- November 18, 2021
- Posted by: administrator
- Category: Ransomware
There’s some unusual activity brewing on Russian-speaking cybercrime forums, where hackers appear to be reaching out to Chinese counterparts for collaboration.
These attempts to enlist Chinese threat actors are mainly seen on the RAMP hacking forum, which is encouraging Mandarin-speaking actors to participate in conversations, share tips, and collaborate on attacks.
Chinese users in Russian forums
According to a new report by Flashpoint, high-ranking users and RAMP administrators are now actively attempting to communicate with new forum members in machine-translated Chinese.

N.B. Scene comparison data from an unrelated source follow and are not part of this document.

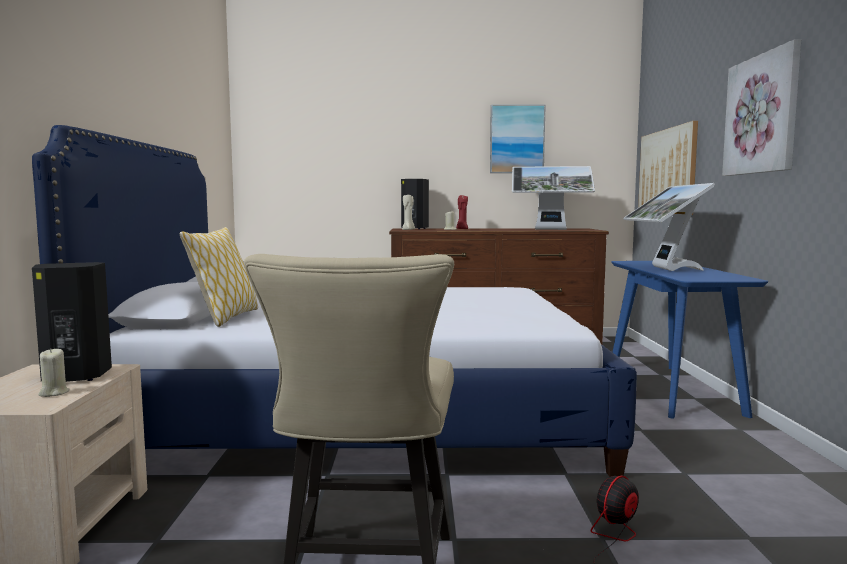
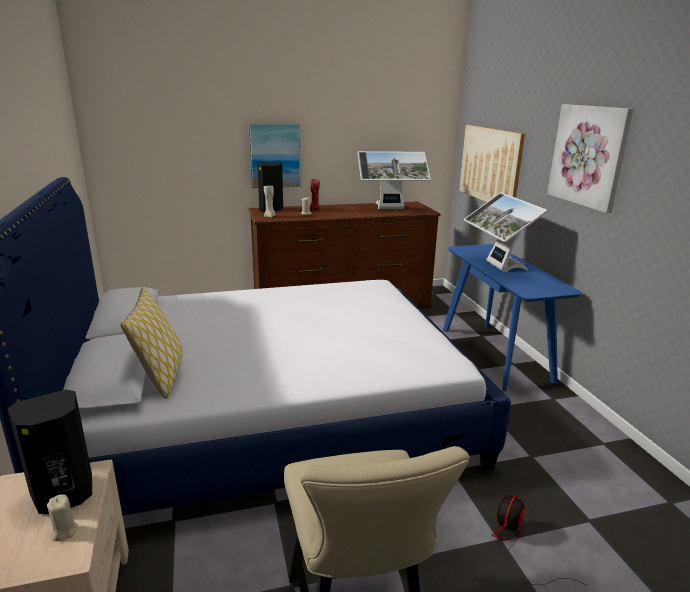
camera: 15 degrees left, 15 degrees up
picture [490,104,546,173] -> picture moved to [248,123,301,188]

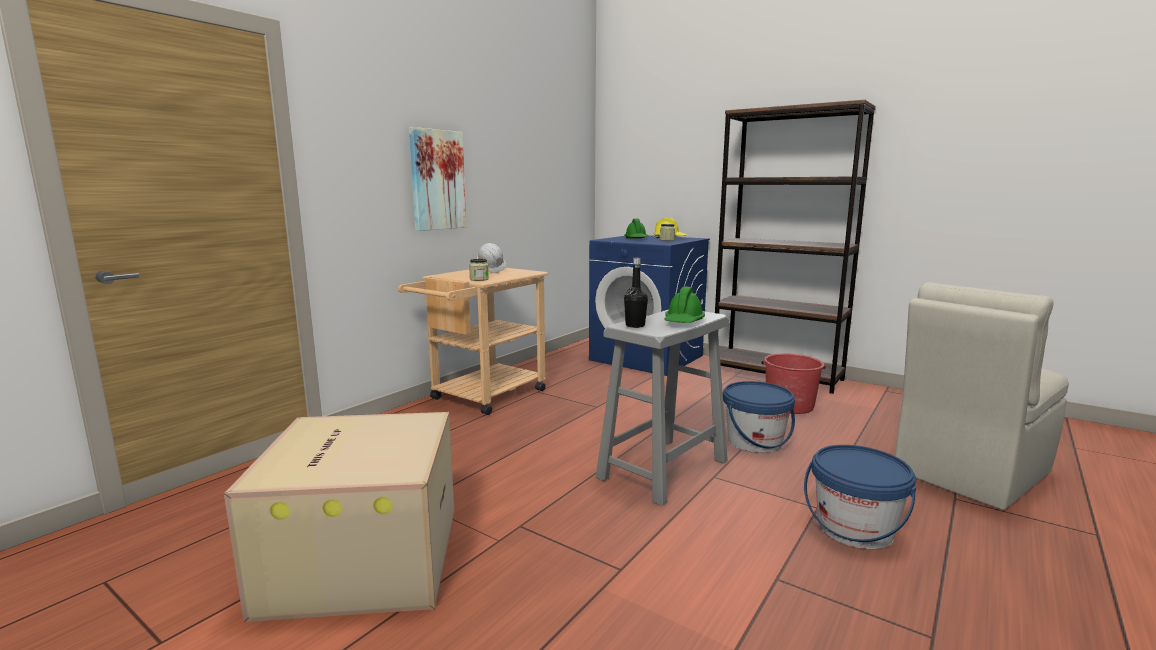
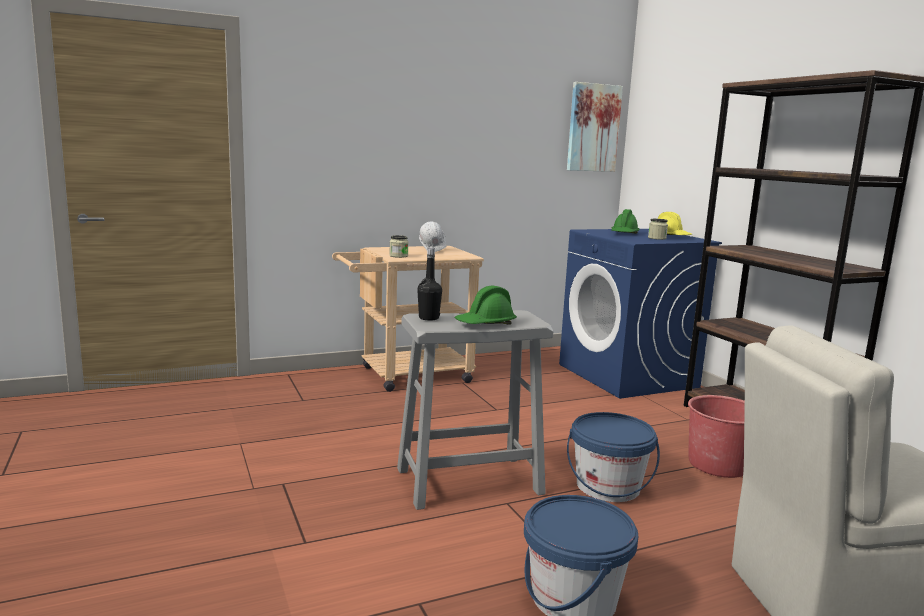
camera: 30 degrees right, 0 degrees up
cardboard box [224,412,454,622] -> none
picture [409,127,467,231] -> picture moved to [567,82,623,172]

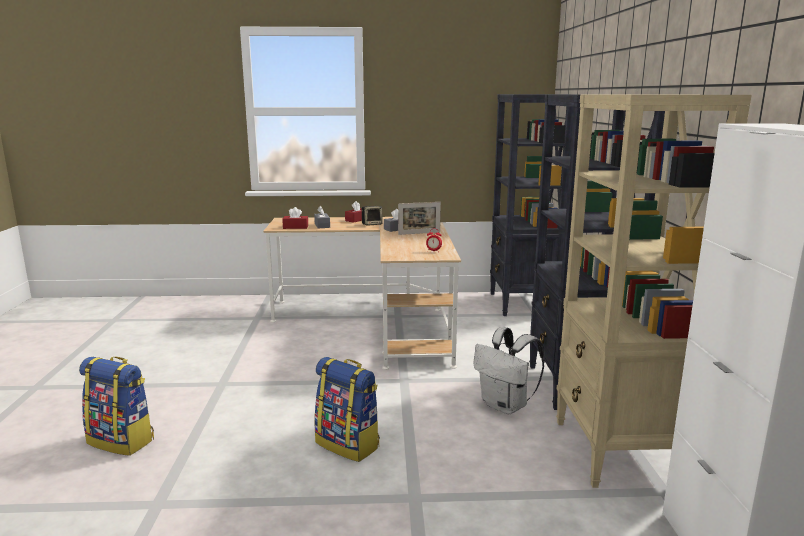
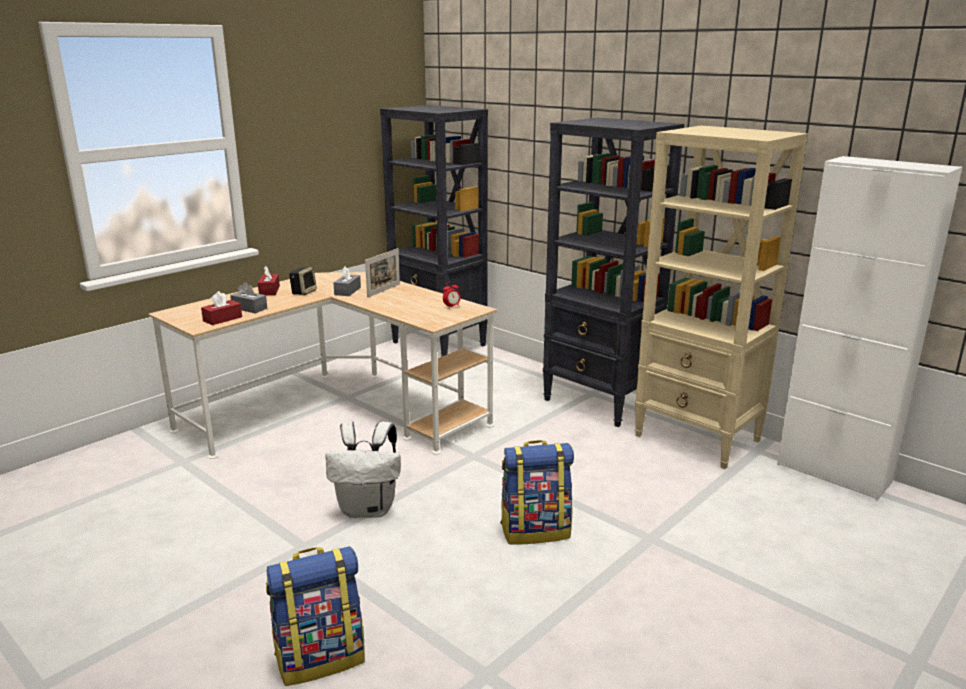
camera: 45 degrees left, 5 degrees up
white backpack [473,327,545,414] -> white backpack moved to [325,421,401,518]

The forum has reportedly had at least thirty new user registrations that appear to come from China, so this could be the beginning of something notable.
The researchers suggest that the most probable cause is that Russian ransomware gangs seek to build alliances with Chinese actors to launch cyber-attacks against U.S. targets, trade vulnerabilities, or even recruit new talent for their Ransomware-as-a-Service (RaaS) operations.
A threat analyst told earlier this month that this initiative was started by a RAMP admin known as Kajit, who claims to have recently spent some time in China and can speak the language.
In the prior version of RAMP, he had intimated that he would be inviting Chinese threat actors to the forum, which appears to now be taking place.
However, Russian hackers attempting to collaborate with Chinese threat actors is not limited to the RAMP hacking forum as Flashpoint has also seen similar collaboration on the XSS hacking forum.
“In the screenshot below, XSS user “hoffman” greets two forum members who revealed themselves as Chinese,” explains the new research by Flashpoint.
“The threat actor asks them if they could provide information about ransomware and purchasing various kinds of system vulnerabilities. The language seems to be machine-translated Chinese.”
Based on prior history related to RAMP admins, Flashpoint underlines that there’s always the possibility of this being simply a smokescreen, with no real Chinese users having joined RAMP.
Last month, a RAMP admin known as ‘Orange’ or ‘boriselcin’ and who ran the “Groove” site, published a post calling on threat actors to attack the USA.
After the media covered this post, the Groove actor claimed that the operation was fake from the beginning and was created to troll and manipulate the media and security researchers.
Security researchers from McAfee and Intel 471 believe that this is likely just the threat actor trying to cover up the fact that the actor’s attempted ransomware-as-a-service did not work as planned.
Due to this, the RAMP admin’s prior actions require us to treat anything they say with some skepticism.
However, the Conti ransomware operation recently posted to the RAMP forum to recruit affiliates and buy initial access to networks. In a screenshot shared, the gang says they normally only work with Russian-speaking hackers but are making an exception for Chinese-speaking threat actors out of respect for the RAMP admin.
“This ad is in Russian, because we only work with Russian speakers. BUT, out of respect for the admin, we will make an exception for Sino-speaking users and even translate this message in Chinese (you can even duplicate it in Mandarin and Canotonese!)”- Conti ransomware operation.
As such, it does appear that the RAMP forum is actively inviting Chinese-speaking threat actors to participate in conversations and attacks.
RAMP still growing
Now that RAMP is back online, it appears to be steadily growing, despite the DDOSing waves it had sustained soon after its launch.
RAMP was set up last summer by a core member of the original Babuk ransomware gang, aiming to serve as a new place to leak valuable data stolen from cyberattacks and recruit ransomware affiliates.
A notable case of such a leak came in September when a RAMP admin posted 498,908 Fortinet VPN credentials to access 12,856 devices on various corporate networks.
While many of these credentials were old, security researchers stated that many of the credentials were still valid and allowed the RAMP forum to build a reputation in the field.
Flashpoint reports that RAMP has reached its third iteration, using a new .onion domain and is requiring all former users to re-register.